原告は、また、本願考案の目的、作用効果に照らしてみても貼合せの具体的方法は原告主張のようなものである旨主張する。しかし、第二引用例のように二枚の布帛を「多数の小部分において接着」することが本願考案の目的、作用効果にそわないものであるということはできない。すなわち、成立に争いのない甲第六号証によれば、第二引用例の布帛は「薄い布帛と下地布帛とが多数の小部分で一体になつているのでその仕立も容易で和装、洋装の着尺、服地はもとよりシヨール、マフラー、ネクタイその他婦人用衣服地として好適である。」旨記載されているのである。それ故、本願のようなメリヤス地についてみてもこのような接着方法をとることにより両メリヤス地が剥離、浮遊したり、着心地の良さを失つたり、寸法安定性をそこなつたりするものとはいえない。また、通気性についてみても、第二引用例記載のような方法で接着しても、布地を全体としてみれば通気性は失われていないものというべきである。

したがつて、本願考案は、両メリヤス地の接着方法については接着剤で通気性を失わないように貼合わせ一体化すればよいのであつて、その方法についてさらに原告主張のような限定が付されるべきものとは認められない。
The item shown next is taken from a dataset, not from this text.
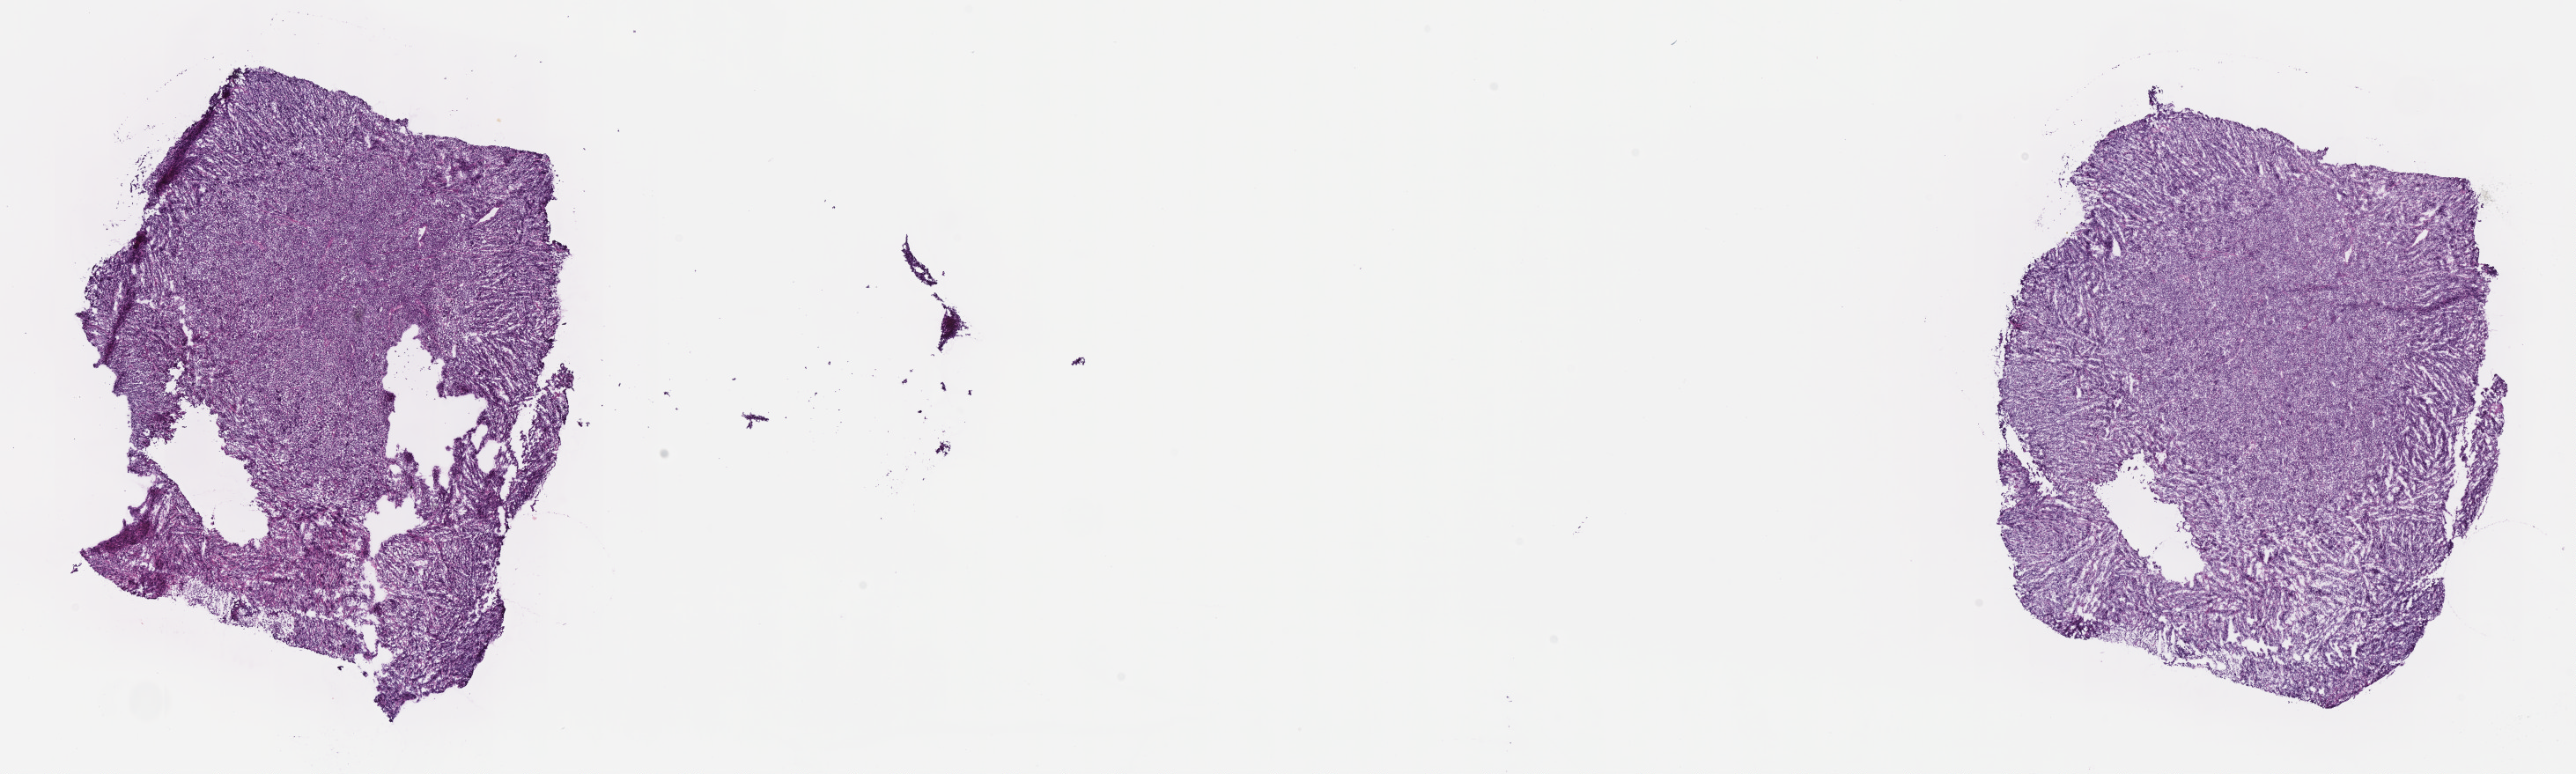
Haematoxylin and eosin whole-slide image, shown as a low-resolution overview of the whole scanned area (about 23.6 x 7.1 mm). Frozen section (tissue freezing medium). Specimen: primary tumor. Anatomic site: mandible. Male patient; age at initial diagnosis 9 years. Pathologist review of this section (percent, as recorded): tumor cells 95%, tumor nuclei 90%, stromal cells 5%, necrosis 0%, normal cells 0%. Infiltration values recorded for this section: lymphocyte infiltration 10%, monocyte infiltration 30%, neutrophil infiltration 5%.
Section: top of the tissue portion. Ann Arbor stage (patient): Stage III. Diagnosis: Burkitt lymphoma, NOS.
してみれば、第二引用例記載の貼合わせ方法は本願考案に定めた貼合わせ方法に当るものというべきである。

三結論

よつて、本件審決には原告主張の違法はないから、原告の請求を失当として棄却することとし、訴訟費用の負担につき行政事件訴訟法第七条、民事訴訟法第八九条を適用して、主文のとおり判決する。